◆ Exercise ◆
Output the full listing verbatim.

◆ Data to examine ◆
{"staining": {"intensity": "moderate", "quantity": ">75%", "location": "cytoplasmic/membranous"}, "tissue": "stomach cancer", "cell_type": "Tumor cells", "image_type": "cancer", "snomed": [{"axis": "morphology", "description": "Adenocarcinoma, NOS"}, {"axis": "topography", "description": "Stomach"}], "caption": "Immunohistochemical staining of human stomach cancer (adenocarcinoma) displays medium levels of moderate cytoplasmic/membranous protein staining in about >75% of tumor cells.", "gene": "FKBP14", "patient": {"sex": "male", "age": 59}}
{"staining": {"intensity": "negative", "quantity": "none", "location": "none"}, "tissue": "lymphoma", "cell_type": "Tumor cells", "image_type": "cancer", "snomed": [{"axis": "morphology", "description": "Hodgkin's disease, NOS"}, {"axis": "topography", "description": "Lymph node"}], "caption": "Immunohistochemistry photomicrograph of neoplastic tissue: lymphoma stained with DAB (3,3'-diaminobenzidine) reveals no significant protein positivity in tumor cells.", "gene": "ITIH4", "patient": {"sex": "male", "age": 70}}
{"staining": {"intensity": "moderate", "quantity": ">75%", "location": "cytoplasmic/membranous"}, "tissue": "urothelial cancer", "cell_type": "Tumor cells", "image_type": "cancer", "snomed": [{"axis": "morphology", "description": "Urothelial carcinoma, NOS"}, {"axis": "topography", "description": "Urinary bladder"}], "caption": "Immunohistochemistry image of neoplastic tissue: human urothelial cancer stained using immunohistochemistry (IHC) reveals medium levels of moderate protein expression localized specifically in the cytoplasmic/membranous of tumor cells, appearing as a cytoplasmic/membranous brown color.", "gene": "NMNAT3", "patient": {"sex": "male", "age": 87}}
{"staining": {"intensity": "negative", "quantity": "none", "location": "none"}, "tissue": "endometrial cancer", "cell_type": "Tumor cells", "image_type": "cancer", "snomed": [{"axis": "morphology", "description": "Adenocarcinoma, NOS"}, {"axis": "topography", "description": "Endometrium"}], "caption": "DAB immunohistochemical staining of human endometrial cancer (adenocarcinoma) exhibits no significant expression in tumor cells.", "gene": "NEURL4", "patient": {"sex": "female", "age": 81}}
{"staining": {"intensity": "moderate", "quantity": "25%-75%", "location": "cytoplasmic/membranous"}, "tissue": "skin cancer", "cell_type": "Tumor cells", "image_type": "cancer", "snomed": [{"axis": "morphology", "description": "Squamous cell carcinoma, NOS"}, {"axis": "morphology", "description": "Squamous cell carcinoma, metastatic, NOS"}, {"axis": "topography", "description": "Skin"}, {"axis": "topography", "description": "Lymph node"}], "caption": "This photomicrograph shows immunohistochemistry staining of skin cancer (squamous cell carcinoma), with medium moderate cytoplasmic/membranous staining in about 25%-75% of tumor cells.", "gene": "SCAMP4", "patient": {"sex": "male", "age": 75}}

◆ Task result ◆
{"staining": {"intensity": "moderate", "quantity": ">75%", "location": "cytoplasmic/membranous"}, "tissue": "stomach cancer", "cell_type": "Tumor cells", "image_type": "cancer", "snomed": [{"axis": "morphology", "description": "Adenocarcinoma, NOS"}, {"axis": "topography", "description": "Stomach"}], "caption": "Immunohistochemical staining of human stomach cancer (adenocarcinoma) displays medium levels of moderate cytoplasmic/membranous protein staining in about >75% of tumor cells.", "gene": "FKBP14", "patient": {"sex": "male", "age": 59}}
{"staining": {"intensity": "negative", "quantity": "none", "location": "none"}, "tissue": "lymphoma", "cell_type": "Tumor cells", "image_type": "cancer", "snomed": [{"axis": "morphology", "description": "Hodgkin's disease, NOS"}, {"axis": "topography", "description": "Lymph node"}], "caption": "Immunohistochemistry photomicrograph of neoplastic tissue: lymphoma stained with DAB (3,3'-diaminobenzidine) reveals no significant protein positivity in tumor cells.", "gene": "ITIH4", "patient": {"sex": "male", "age": 70}}
{"staining": {"intensity": "moderate", "quantity": ">75%", "location": "cytoplasmic/membranous"}, "tissue": "urothelial cancer", "cell_type": "Tumor cells", "image_type": "cancer", "snomed": [{"axis": "morphology", "description": "Urothelial carcinoma, NOS"}, {"axis": "topography", "description": "Urinary bladder"}], "caption": "Immunohistochemistry image of neoplastic tissue: human urothelial cancer stained using immunohistochemistry (IHC) reveals medium levels of moderate protein expression localized specifically in the cytoplasmic/membranous of tumor cells, appearing as a cytoplasmic/membranous brown color.", "gene": "NMNAT3", "patient": {"sex": "male", "age": 87}}
{"staining": {"intensity": "negative", "quantity": "none", "location": "none"}, "tissue": "endometrial cancer", "cell_type": "Tumor cells", "image_type": "cancer", "snomed": [{"axis": "morphology", "description": "Adenocarcinoma, NOS"}, {"axis": "topography", "description": "Endometrium"}], "caption": "DAB immunohistochemical staining of human endometrial cancer (adenocarcinoma) exhibits no significant expression in tumor cells.", "gene": "NEURL4", "patient": {"sex": "female", "age": 81}}
{"staining": {"intensity": "moderate", "quantity": "25%-75%", "location": "cytoplasmic/membranous"}, "tissue": "skin cancer", "cell_type": "Tumor cells", "image_type": "cancer", "snomed": [{"axis": "morphology", "description": "Squamous cell carcinoma, NOS"}, {"axis": "morphology", "description": "Squamous cell carcinoma, metastatic, NOS"}, {"axis": "topography", "description": "Skin"}, {"axis": "topography", "description": "Lymph node"}], "caption": "This photomicrograph shows immunohistochemistry staining of skin cancer (squamous cell carcinoma), with medium moderate cytoplasmic/membranous staining in about 25%-75% of tumor cells.", "gene": "SCAMP4", "patient": {"sex": "male", "age": 75}}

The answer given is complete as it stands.